◆ **ASSIGNMENT**: A word-for-word copy of the data is what's wanted; pictures stay out of it.

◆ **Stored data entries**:
● ● ● ● ● ● ●

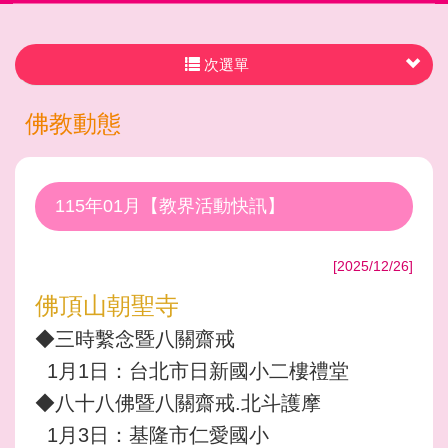
次選單
佛教動態
115年01月【教界活動快訊】
[2025/12/26]
佛頂山朝聖寺
◆三時繫念暨八關齋戒
1月1日：台北市日新國小二樓禮堂
◆八十八佛暨八關齋戒.北斗護摩
1月3日：基隆市仁愛國小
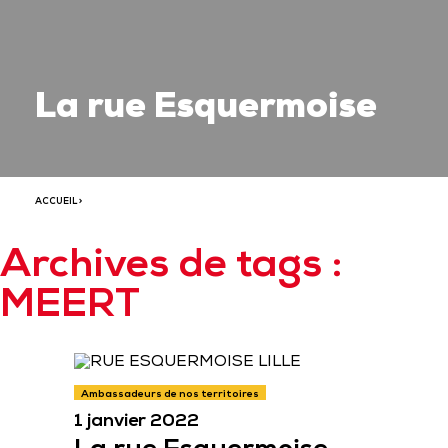
La rue Esquermoise
ACCUEIL
>
Archives de tags :
MEERT
Ambassadeurs de nos territoires
1 janvier 2022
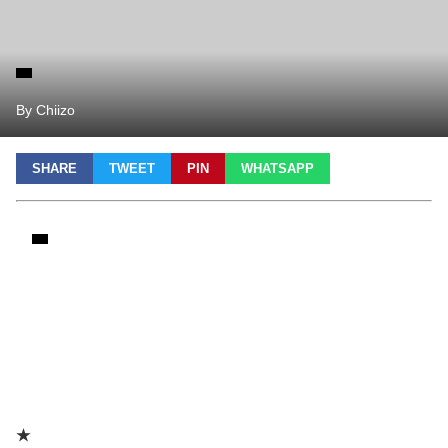
By Chiizo
SHARE
TWEET
PIN
WHATSAPP
★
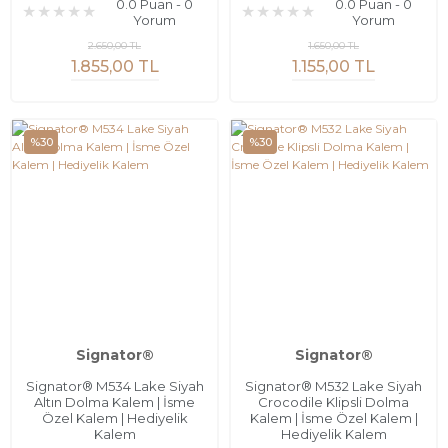
0.0 Puan - 0
0.0 Puan - 0
Yorum
Yorum
2.650,00 TL
1.650,00 TL
1.855,00 TL
1.155,00 TL
%30
%30
Signator®
Signator®
Signator® M534 Lake Siyah
Signator® M532 Lake Siyah
Altın Dolma Kalem | İsme
Crocodile Klipsli Dolma
Özel Kalem | Hediyelik
Kalem | İsme Özel Kalem |
Kalem
Hediyelik Kalem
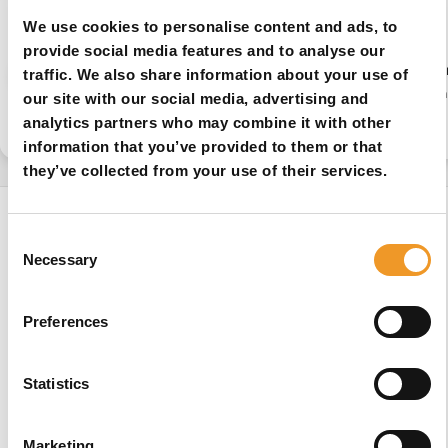
We use cookies to personalise content and ads, to
provide social media features and to analyse our
Carbon Rolstoel
Designer Rolstoel
Gedr
traffic. We also share information about your use of
Spaakbeschermers
Spaakbeschermers
Spaa
our site with our social media, advertising and
analytics partners who may combine it with other
information that you’ve provided to them or that
they’ve collected from your use of their services.
Op zoek naar
Consent
Necessary
meer
Selection
ontwerpen?
Preferences
Kies uit
1000+
Afbeeldingen
Statistics
of
Voeg uw foto
Marketing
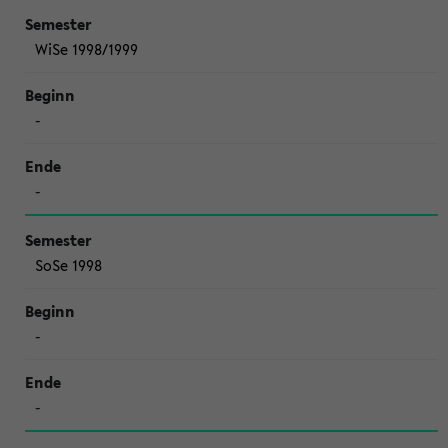
WiSe 1998/1999
-
-
SoSe 1998
-
-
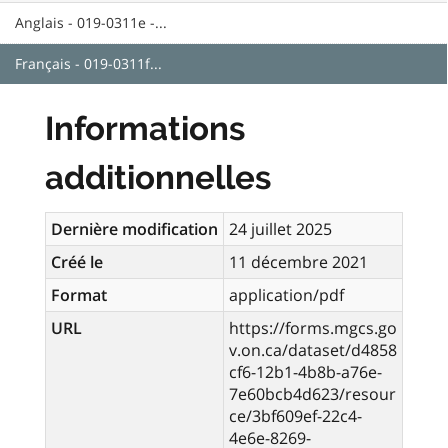
Anglais - 019-0311e -...
Français - 019-0311f...
Informations
additionnelles
Dernière modification
24 juillet 2025
Créé le
11 décembre 2021
Format
application/pdf
URL
https://forms.mgcs.go
v.on.ca/dataset/d4858
cf6-12b1-4b8b-a76e-
7e60bcb4d623/resour
ce/3bf609ef-22c4-
4e6e-8269-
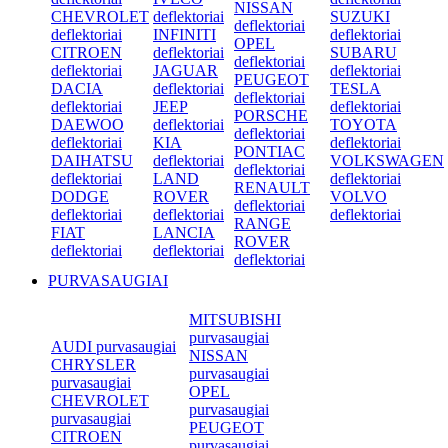
NISSAN
CHEVROLET
deflektoriai
SUZUKI
deflektoriai
deflektoriai
INFINITI
deflektoriai
OPEL
CITROEN
deflektoriai
SUBARU
deflektoriai
deflektoriai
JAGUAR
deflektoriai
PEUGEOT
DACIA
deflektoriai
TESLA
deflektoriai
deflektoriai
JEEP
deflektoriai
PORSCHE
DAEWOO
deflektoriai
TOYOTA
deflektoriai
deflektoriai
KIA
deflektoriai
PONTIAC
DAIHATSU
deflektoriai
VOLKSWAGEN
deflektoriai
deflektoriai
LAND
deflektoriai
RENAULT
DODGE
ROVER
VOLVO
deflektoriai
deflektoriai
deflektoriai
deflektoriai
RANGE
FIAT
LANCIA
ROVER
deflektoriai
deflektoriai
deflektoriai
PURVASAUGIAI
MITSUBISHI
purvasaugiai
AUDI purvasaugiai
NISSAN
CHRYSLER
purvasaugiai
purvasaugiai
OPEL
CHEVROLET
purvasaugiai
purvasaugiai
PEUGEOT
CITROEN
purvasaugiai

● ● ● ● ● ● ●

◆ **SOLUTION FOR THIS PROBLEM**:
次選單
佛教動態
115年01月【教界活動快訊】
[2025/12/26]
佛頂山朝聖寺
◆三時繫念暨八關齋戒
1月1日：台北市日新國小二樓禮堂
◆八十八佛暨八關齋戒.北斗護摩
1月3日：基隆市仁愛國小
La rue Esquermoise
ACCUEIL
>
Archives de tags :
MEERT
Ambassadeurs de nos territoires
1 janvier 2022
By Chiizo
SHARE
TWEET
PIN
WHATSAPP
★
0.0 Puan - 0
0.0 Puan - 0
Yorum
Yorum
2.650,00 TL
1.650,00 TL
1.855,00 TL
1.155,00 TL
%30
%30
Signator®
Signator®
Signator® M534 Lake Siyah
Signator® M532 Lake Siyah
Altın Dolma Kalem | İsme
Crocodile Klipsli Dolma
Özel Kalem | Hediyelik
Kalem | İsme Özel Kalem |
Kalem
Hediyelik Kalem
We use cookies to personalise content and ads, to
provide social media features and to analyse our
Carbon Rolstoel
Designer Rolstoel
Gedr
traffic. We also share information about your use of
Spaakbeschermers
Spaakbeschermers
Spaa
our site with our social media, advertising and
analytics partners who may combine it with other
information that you’ve provided to them or that
they’ve collected from your use of their services.
Op zoek naar
Consent
Necessary
meer
Selection
ontwerpen?
Preferences
Kies uit
1000+
Afbeeldingen
Statistics
of
Voeg uw foto
Marketing
WiSe 1998/1999
-
-
SoSe 1998
-
-
Anglais - 019-0311e -...
Français - 019-0311f...
Informations
additionnelles
Dernière modification
24 juillet 2025
Créé le
11 décembre 2021
Format
application/pdf
URL
https://forms.mgcs.go
v.on.ca/dataset/d4858
cf6-12b1-4b8b-a76e-
7e60bcb4d623/resour
ce/3bf609ef-22c4-
4e6e-8269-
NISSAN
CHEVROLET
deflektoriai
SUZUKI
deflektoriai
deflektoriai
INFINITI
deflektoriai
OPEL
CITROEN
deflektoriai
SUBARU
deflektoriai
deflektoriai
JAGUAR
deflektoriai
PEUGEOT
DACIA
deflektoriai
TESLA
deflektoriai
deflektoriai
JEEP
deflektoriai
PORSCHE
DAEWOO
deflektoriai
TOYOTA
deflektoriai
deflektoriai
KIA
deflektoriai
PONTIAC
DAIHATSU
deflektoriai
VOLKSWAGEN
deflektoriai
deflektoriai
LAND
deflektoriai
RENAULT
DODGE
ROVER
VOLVO
deflektoriai
deflektoriai
deflektoriai
deflektoriai
RANGE
FIAT
LANCIA
ROVER
deflektoriai
deflektoriai
deflektoriai
PURVASAUGIAI
MITSUBISHI
purvasaugiai
AUDI purvasaugiai
NISSAN
CHRYSLER
purvasaugiai
purvasaugiai
OPEL
CHEVROLET
purvasaugiai
purvasaugiai
PEUGEOT
CITROEN
purvasaugiai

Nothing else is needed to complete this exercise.